張季無力地點頭。
莫翼卻強硬地命令,“下次犯錯的後果是什麼?給我說一次。”
張季被折騰了一夜,身子完全被淘空了,混混沌沌中,也知道不回答就不會結束,勉強打開單薄的唇,幾乎讓人聽不見的低聲說,“和今晚一樣……還要報出……數目。還有……新懲罰……”
莫翼這才放過他。
兩個逞了一夜獸欲的男人終于把張季身上的束縛全解了,把張季抱進浴室。
慕容打開管子把裡面讓張季一夜痛不欲生的液體慢慢放出來。
抽管子的時候,張季疼得忍不住蹬腿,在莫翼懷裡輕輕輾轉,哭得十分可憐。
慕容惟一邊小心地抽,一邊哄他,“很快就好,阿季,放松點,越緊張越疼。”
好不容易全抽出來,張季已經沒了聲息,暈在莫翼懷裡。
慕容惟拿着那根沒什麼分量,卻把張季折磨得極慘的軟管,怔了一會,低聲歎氣,“總算結束了。”

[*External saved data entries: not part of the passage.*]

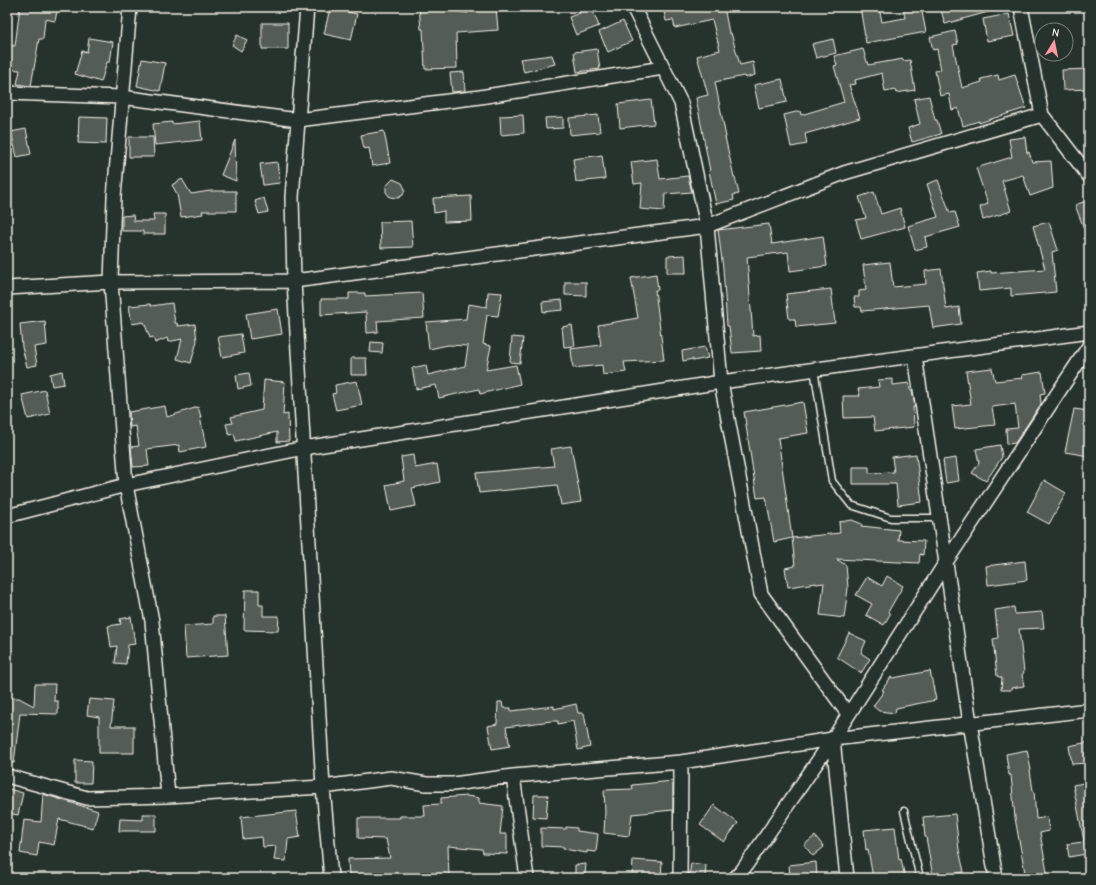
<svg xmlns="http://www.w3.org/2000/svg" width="1096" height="885" viewBox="0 0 1096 885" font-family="'Comic Neue',sans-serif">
  <rect width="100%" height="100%" fill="#26332d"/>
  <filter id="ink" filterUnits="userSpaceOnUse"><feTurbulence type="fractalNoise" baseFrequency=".025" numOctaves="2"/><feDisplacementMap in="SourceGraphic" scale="8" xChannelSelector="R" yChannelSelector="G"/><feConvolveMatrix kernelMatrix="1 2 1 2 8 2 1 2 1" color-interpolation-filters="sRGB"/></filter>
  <g filter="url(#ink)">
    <path fill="#525c55" stroke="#f4f1e8" d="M20 7H58L55 21 45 19 43 39H39L31 86 17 84 20 70 7 69V45L15 46Z
      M419 7H440V9L468 13 467 7H496L498 30 456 33 457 68 425 69 423 29H421Z
      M578 7H591L599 26 576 35 569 17 580 13Z
      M663 7H724L729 33H731L740 65 753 62 755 75 745 78 744 76 715 82 726 137H725L734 177H735L739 194 733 195 734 200 716 204 709 171H710L696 98 708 95 697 56 720 50 712 20 675 28 673 20 666 21Z
      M860 7H879L882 22 905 18 903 7H921L926 32 866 43Z
      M940 7H994L995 10 945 24Z
      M330 8 357 14 351 40 324 34Z
      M1009 14 1014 36 987 41 983 19Z
      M623 21 632 41 608 52 599 32Z
      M262 23H288V49H262Z
      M955 31 958 44 953 45 962 88 982 82 981 79 998 75 999 80 1015 75 1026 108 979 123V121L963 126 958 108 952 110 949 94 940 96 935 71 941 70 937 49 933 50 930 37Z
      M237 35 247 40 241 51 232 45Z
      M89 38 113 42 110 62H107L101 82 75 74 82 51 87 52Z
      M833 39 836 53 816 58 812 44Z
      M597 49 600 69 577 72 574 52Z
      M863 49 868 65 903 59V61L910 60 915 90 896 93 895 90 885 92 882 73 855 80 856 84 849 85 860 118 805 134 807 144 791 147 784 115 800 111 801 115 844 102 834 66 837 65 834 56Z
      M552 55 555 64 524 72 520 59Z
      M142 59 165 63 160 91 137 86Z
      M1089 69V89L1063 90 1062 70Z
      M464 72 465 91 452 92 450 73Z
      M782 79 787 102 759 108 754 85Z
      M929 96 935 120H937L941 134 912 142 908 128 920 124 914 99Z
      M651 100 654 124 620 128 618 104Z
      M523 115 524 133 501 135 500 116Z
      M598 115 600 132 570 135 569 118Z
      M79 117 107 118 106 144 78 143Z
      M563 117V128L546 129 545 118Z
      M200 121 202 140 155 145 153 124 172 122V124Z
      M26 129 31 154 17 157 11 132Z
      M384 131 390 163 372 166 369 148 364 149 361 135Z
      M129 137H153L154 157H129Z
      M1025 137 1027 153 1029 152 1032 162 1051 161 1053 188 1030 196 1023 175 1002 181 1011 211 983 220 980 207 988 204 976 168 1012 157 1009 139Z
      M235 140 236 181 221 175Z
      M602 155 605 179 576 182 573 159Z
      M657 159 660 179 688 176 692 192 665 194 664 211 640 209 642 183 634 184 631 162Z
      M277 162 280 183 263 185 260 164Z
      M182 179 191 194 210 191H236V211H202L203 214 181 217 177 194 172 185Z
      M393 179 402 183 405 189 403 195 398 198 390 197 386 192V186Z
      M938 180 950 213 955 212 960 227 925 237 927 247 915 250 908 226 938 217 927 184Z
      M874 192 881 214 900 208 905 227 861 239 856 220 866 218 859 197Z
      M471 196 472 221 444 222V211L434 213 433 198Z
      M264 198 268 212 259 214 255 201Z
      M1089 200V238L1088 239 1075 205Z
      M153 214H165V234H143V231H122V216L133 215 134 221H154Z
      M411 221 413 247 381 248 380 222Z
      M1049 222 1058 250 1052 252 1056 292 1011 296V288L979 291 977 273 991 271V273L1045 269 1033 226Z
      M769 224 772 244 823 236 827 266 790 271 788 252 747 257 753 336 760 335 761 351 732 353 729 326H727L723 268 718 230Z
      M685 255 686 273H667V256Z
      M890 262 893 287 926 284 925 271 941 269 946 309 959 307 961 324 933 328 929 305 862 311 861 307H855L854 297H859V291L866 290 863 265Z
      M656 274 658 290H655L664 360 624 362 626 372 603 375 602 365 573 368 571 349 601 345 598 325 638 318 631 278Z
      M565 282H586V296L565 295Z
      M831 289 835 323 796 327 795 319H789L786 294Z
      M488 292 502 293 498 316 487 315 483 344 491 346 486 370 516 365 520 384 480 394 479 389 439 398 436 385 416 389 412 368 426 365 428 375 465 366 468 346 448 345 429 349 426 322 466 319 468 304 487 307Z
      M349 293H365V296L422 293 424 318 377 321 378 332 367 333 366 312 321 315V299H349Z
      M562 300 563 310 543 312 542 302Z
      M172 303 175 323H177L178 326 195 324 197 341 191 363 177 359 182 339 168 342 167 338 155 343 153 337 150 338 144 322 132 324 129 306 150 304 151 306Z
      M278 309 282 334 250 339 246 314Z
      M45 321 47 345 34 347 37 365 27 367 22 347 20 324Z
      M572 325 575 346 564 347 562 327Z
      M241 334 244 353 222 357 218 337Z
      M512 337 523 338 520 363 510 362Z
      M371 342 383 343 382 353 370 352Z
      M705 347 708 358 693 361V359L683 361 682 351Z
      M351 358H366L367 375H351Z
      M992 368 995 381 1023 378 1022 375 1042 372 1045 393 1040 394 1041 404 1015 443 1007 444 1006 429 1018 428 1015 404 992 407 995 425 955 429 952 406 971 404 966 371Z
      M62 371 64 384 52 386 50 374Z
      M249 373 251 386 238 389 236 375Z
      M893 379V385L909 383 910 390H912L915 407H913L914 427 875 431 873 417 844 418 843 396H860L858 389 879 387 878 380Z
      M264 380 285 382 283 415 288 414 289 441 277 442V432L236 441 234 434 229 435 226 424 233 423 231 417 262 410Z
      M357 381 362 405 336 410 332 394 336 393 335 385Z
      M45 390 50 414 28 419 22 395Z
      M803 402 808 433 778 438 792 538 774 542 766 497 757 498 744 412Z
      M165 406 167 417 198 407 201 417H200L206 447 180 452 179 445 147 449 149 466 133 467 131 447 139 446 136 426 130 427 129 412Z
      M1074 409 1089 411V456L1065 452Z
      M1000 445 1002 457 986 481 972 473 979 463 976 449Z
      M571 446 581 502 561 505 557 485 479 493 476 473 554 466 551 449Z
      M916 454 922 502 898 505 896 484H853V467H869V473L894 472 892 457Z
      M413 455 415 468 437 464 440 482 412 488 416 506 391 511 386 485 404 481 401 457Z
      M956 458 959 481 946 483 943 460Z
      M1044 480 1066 493 1049 524 1027 512Z
      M852 520 862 524 861 526 899 530 898 540 924 541 923 555 920 554 919 563 836 559 846 565 848 588 844 618 820 615 824 583 816 584V583L788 587 785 568 795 566 792 538 840 533 839 522Z
      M1025 561 1027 580 988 585 986 566Z
      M887 576 903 586 888 612 890 614 884 625 866 615 872 604 856 595 867 577 882 586Z
      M245 590H259V605H263V616H279L278 631 244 630Z
      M1014 607 1015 614 1042 612 1044 628 1019 629 1024 672 1022 675 1024 686 1011 688V690H1001L1002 678 997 676 993 639 998 638 995 610Z
      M213 616H225L228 655 186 658 184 626 213 624Z
      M131 617 135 644 128 645 126 664 115 663 117 646 111 647 108 626 121 624 120 619Z
      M849 633 866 641 861 653 870 659 861 673 837 657Z
      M930 671 936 700 896 708 895 713 879 711 873 706 884 691 882 690 891 677 893 678Z
      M35 684H55L54 701H58V714L20 713 14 763H7V698H19L34 706Z
      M89 699 114 701 111 726H134V753H99V717L87 715Z
      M498 702H502L503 708H511V711L554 706V709L576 704 578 713H584L590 747 578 750 573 721 558 724V721H551L506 727 510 746 492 749 488 726 497 724Z
      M1089 742V763L1072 764 1069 746Z
      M1027 750 1031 770H1030L1033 791H1034L1036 819 1047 817 1049 831 1040 833 1048 878H1026L1015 818 1011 775H1009L1006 754Z
      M75 760 92 761 91 783H75Z
      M673 781V810L632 814 629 836 604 833 605 812 604 790 633 789 632 785Z
      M1089 782V841H1084L1073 785Z
      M9 789 23 793 18 815 7 813V797Z
      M43 794 98 811 93 828 59 819 54 845 39 842 37 856 20 853 24 820 41 822Z
      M534 795H548L546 818 533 817Z
      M467 796 479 798V803L503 806 500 834H507V854L483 853 482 849 448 846 449 878H349L348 859 390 858 386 839 358 838V818H400V816H425L424 805 441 804V798Z
      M714 805 738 823 724 842 700 825Z
      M296 811 300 837 288 839 286 861 274 860 276 846 263 847 262 837 243 839 241 817Z
      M143 814H156V831H119L120 819 143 820Z
      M955 814 959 850 964 872 933 877 926 837H925L923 817Z
      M566 827 577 828V831L598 834 596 852 587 851V853L564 849V847L541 846V828L566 829Z
      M895 827 899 860 901 859 905 878H873L868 849 866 850 864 830Z
      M815 836 824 847 813 856 804 845Z
      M1084 842 1086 854 1069 857 1067 844Z
      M633 860 662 862 661 878H632Z
      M816 862 817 878H790L789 865Z
      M691 863 706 865 705 878H689Z
      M586 864 585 875H575V865Z"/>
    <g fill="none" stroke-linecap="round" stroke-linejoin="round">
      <g stroke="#f4f1e8" stroke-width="9">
        <path id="lane" d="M814 369 832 481 851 505 891 518H939
          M904 811 920 878"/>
      </g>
      <g stroke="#f4f1e8" stroke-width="16">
        <path id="street" d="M130 7 114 197 111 282 126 485 152 621 168 796
          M307 7 292 197 294 281 323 787 331 878
          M633 7 681 103 707 226 721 382 761 594 848 714
          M1021 7 1042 115 1089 176
          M7 93 121 97 298 120 480 97 663 68
          M7 288 111 282 294 281 707 226 844 173 1042 115
          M915 356 970 723 996 878
          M7 516 126 485 304 448 721 382 1089 332
          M833 739 847 878
          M7 776 87 798 168 796 323 787 391 778 426 784H453L513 776 681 762 833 739 1089 710
          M513 776 527 878
          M680 878 681 762
          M735 878 742 871 833 739 946 562 1089 346"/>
      </g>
      <use href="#lane" stroke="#26332d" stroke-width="6"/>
      <use href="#street" stroke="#26332d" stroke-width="13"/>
    </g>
  </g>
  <rect width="1096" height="885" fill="none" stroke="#26332d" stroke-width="24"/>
  <rect x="12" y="12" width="1072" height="861" fill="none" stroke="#f4f1e8" stroke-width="1.5" filter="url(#ink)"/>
  <g transform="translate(1054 42) rotate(10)"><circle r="19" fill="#26332d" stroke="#787f78"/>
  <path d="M0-3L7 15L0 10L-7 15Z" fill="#ff9aa2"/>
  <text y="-6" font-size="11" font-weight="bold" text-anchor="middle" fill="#f4f1e8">N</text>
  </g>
</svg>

“是啊,總算結束了。”莫翼低聲應了一句,英挺的眉猛然抽動一下,緊了緊抱着張季的雙臂。
慕容惟冷冷看着他,“阿翼,你不也沒做到最後嗎?最後那個最羞辱人的步驟,你不也一樣做不下去?”
“慕容,你看不出來嗎?”莫翼垂眼,用憐愛的目光舔過張季昏沉蒼白的臉,“再繼續下去,阿季就真的挺不住了。我是要教訓到他不敢再和我作對,不是要逼死他。”
“就算他不敢再和你作對,那又有什麼用?”慕容惟的聲音有些幽冷,“他從前恨你,現在,變成了怕你。”
莫翼微微笑了,冷淡地說,“你錯了。他從前恨我,利用你。現在,變成了恨我們,怕我們。”
兩人默默對峙,視線在空中相觸,迸射出冰冷的火花。
同墜地獄的感覺,比什麼都冰冷。
長達整個晚上的懲罰,對張季傷害非常大。
在莫翼和慕容惟意料之中,張季在昏迷中開始發起高燒。他們提前預約的醫生第二天一早到達,各種醫療用具也按時抵達。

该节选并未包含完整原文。